> **EXERCISE DESCRIPTION**
Edit the part that opens with the line containing "To give you the best experience on our" and runs through the end of the items, changing "platform" to "site" and leaving everything else unchanged.

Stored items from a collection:
+ + + +
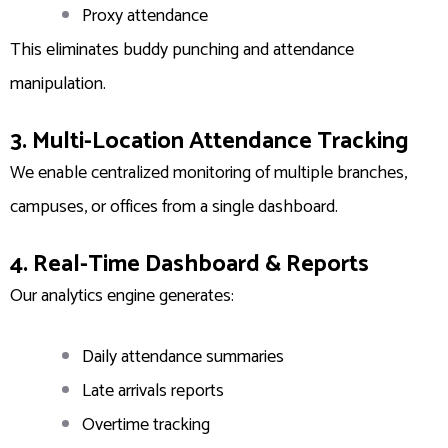
Proxy attendance
This eliminates buddy punching and attendance
manipulation.
3. Multi-Location Attendance Tracking
We enable centralized monitoring of multiple branches,
campuses, or offices from a single dashboard.
4. Real-Time Dashboard & Reports
Our analytics engine generates:
Daily attendance summaries
Late arrivals reports
Overtime tracking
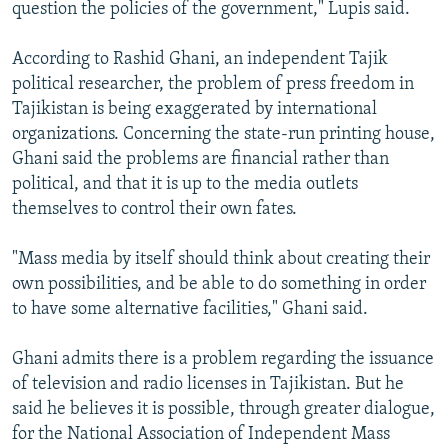
question the policies of the government," Lupis said.
According to Rashid Ghani, an independent Tajik
political researcher, the problem of press freedom in
Tajikistan is being exaggerated by international
organizations. Concerning the state-run printing house,
Ghani said the problems are financial rather than
political, and that it is up to the media outlets
themselves to control their own fates.
"Mass media by itself should think about creating their
own possibilities, and be able to do something in order
to have some alternative facilities," Ghani said.
Ghani admits there is a problem regarding the issuance
of television and radio licenses in Tajikistan. But he
said he believes it is possible, through greater dialogue,
for the National Association of Independent Mass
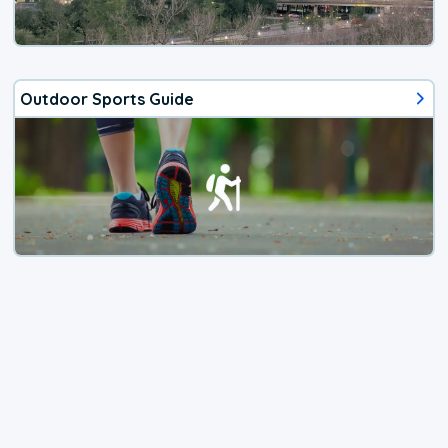
Outdoor Sports Guide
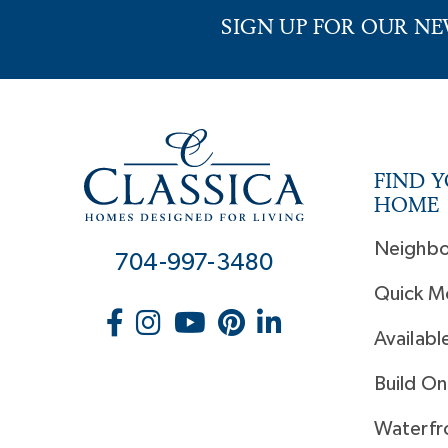
SIGN UP FOR OUR N
FIND 
HOME
Neighb
704-997-3480
Quick M
Availabl
Build On
Waterfr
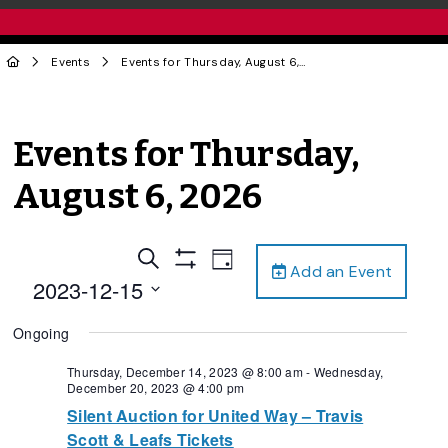
Events
Events for Thursday, August 6, 2026
Events for Thursday,
August 6, 2026
Events
Event
Search
Day
Add an Event
Views
Show
Search
2023-12-15
Filters
Navigation
and
Select
Ongoing
date.
Views
Navigation
Thursday, December 14, 2023 @ 8:00 am
-
Wednesday,
December 20, 2023 @ 4:00 pm
Silent Auction for United Way – Travis
Scott & Leafs Tickets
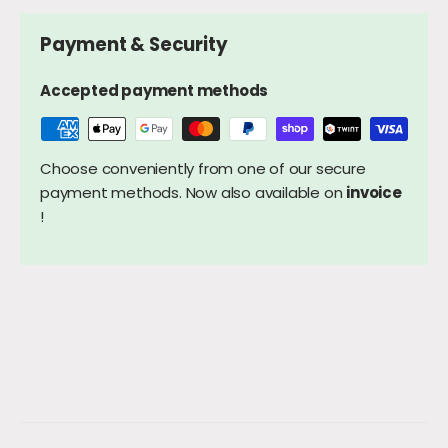
Payment & Security
Accepted payment methods
Choose conveniently from one of our secure
payment methods. Now also available on
invoice
!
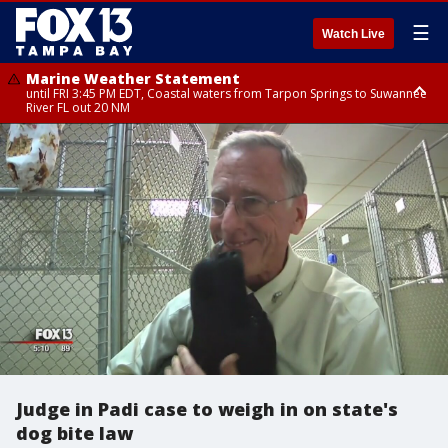
☰
Watch Live
Marine Weather Statement
until FRI 3:45 PM EDT, Coastal waters from Tarpon Springs to Suwannee
River FL out 20 NM
Marine Weather Statement
until FRI 4:00 PM EDT, Tampa Bay waters, Coastal waters from
Englewood to Tarpon Springs FL out 20 NM
Judge in Padi case to weigh in on state's
dog bite law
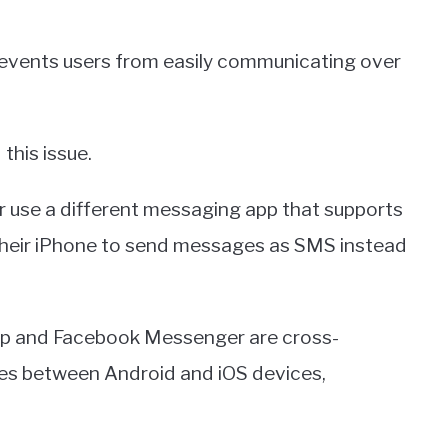
prevents users from easily communicating over
this issue.
er use a different messaging app that supports
 their iPhone to send messages as SMS instead
p and Facebook Messenger are cross-
es between Android and iOS devices,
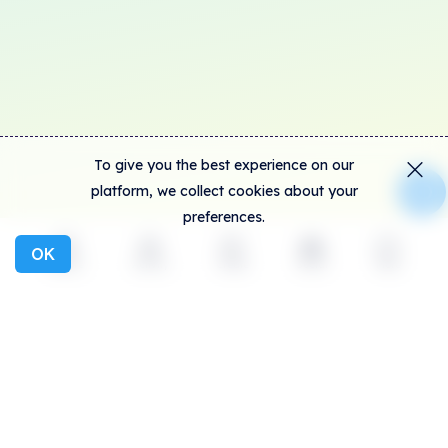
To give you the best experience on our
platform, we collect cookies about your
preferences.
OK
Explore
Activity
Create
Social
More
SolSea is the biggest NFT platform on Solana,
introducing NFTs with embedded licenses, lowest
+ + + +
> **RESULT BELOW**
To give you the best experience on our
site, we collect cookies about your
preferences.
OK
Explore
Activity
Create
Social
More
SolSea is the biggest NFT site on Solana,
introducing NFTs with embedded licenses, lowest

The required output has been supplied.